I wish to share time with Deputy Trevor Sargent.
I welcome the opportunity to speak on the National Oil Reserves Agency Bill 2006. It is an important issue and an important debate because we need well thought out legislation in this area.
When we address important issues such as oil and gas, particularly our natural resources, we must have a comprehensive debate and listen to all views in the House. In recent days there have been massive increases in gas prices, particularly for families, the elderly and working people. Many people are upset about the 23% increase in gas prices, which will be a major issue in the coming weeks. I support these people on these issues. It was announced that workers would receive a 10% increase in pay over 27 months through national pay agreements and within 24 hours gas and other energy costs went through the roof. That is a disgrace and it is not acceptable in this day and age.
We need to have well thought out strategies regarding this legislation. We should not be afraid to look to other countries for advice on this legislation and the entire issue of energy, oil and gas. When considering the broader issue of oil and gas we should accept that these resources around our shores belong to the people of Ireland, not oil companies. There should be sensible policies regarding licences in these cases.
The main provision of the Bill is to establish a National Oil Reserves Agency, NORA, as a stand alone, non-commercial State body under the aegis of the Minister for Communications, Marine and Natural Resources with responsibility for the maintenance of strategic supplies of oil, in line with the State's oil stock holding obligations to the EU and the International Energy Agency. The Bill provides for the transfer of the Irish National Petroleum Corporation shareholding in NORA to the Minister for Communications, Marine and Natural Resources. The Bill also provides for the continued operation of the agency as a private limited company under the Companies Act. It will provide for a variable levy on disposals of petroleum products to be imposed on oil companies and consumers. Such a levy has operated since 1995 under EU regulations.

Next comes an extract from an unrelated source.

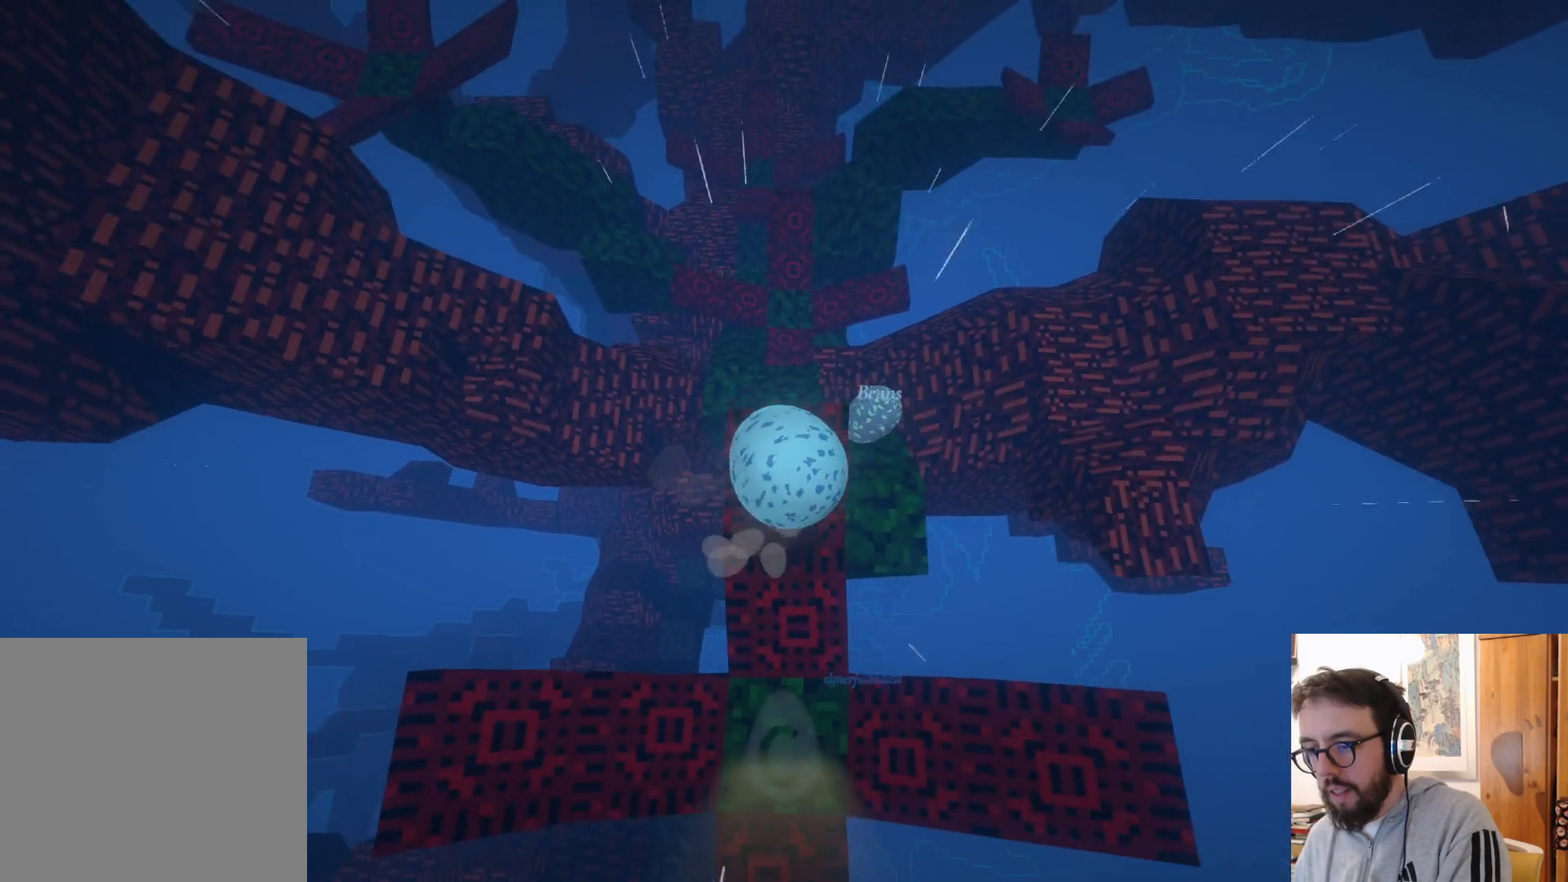
{"dt_ms": 500, "buttons": [], "left_stick": "left", "right_stick": "center", "events": [[50, "left_stick", "up-left"], [267, "left_stick", "left"]]}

The Bill also makes provision for the furnishing of regular returns to the Minister regarding oil purchases, sales, consumption, imports and exports by oil companies, oil consumers and NORA. The Bill provides for the monitoring of compliance by oil companies and consumers with its provisions. The legislation also revokes the European Communities (Minimum Stocks of Petroleum Oils) Regulations 1995.
These are the main provisions in the legislation and they are very important in dealing with this issue. It is important in considering this Bill that we wake up to the future and examine alternative energy sources.
I strongly welcome some of the radical proposals that have been put forward concerning wind and sea as sources of power, as well as other sensible alternatives. On an island such as Ireland, great potential exists to invest in renewable energy, particularly wind farms, and people must accept that this is a clean, positive and constructive form of energy. I do not accept the criticisms from those who complain about the locations of wind farms because wind energy is a very sensible option that should be developed further. I acknowledge that we have made a start and that objectives have been put in place, but we must do far more in the future. Wind can be a major source of energy and we have a climate that is ideally suited to its use. This is the sensible way forward.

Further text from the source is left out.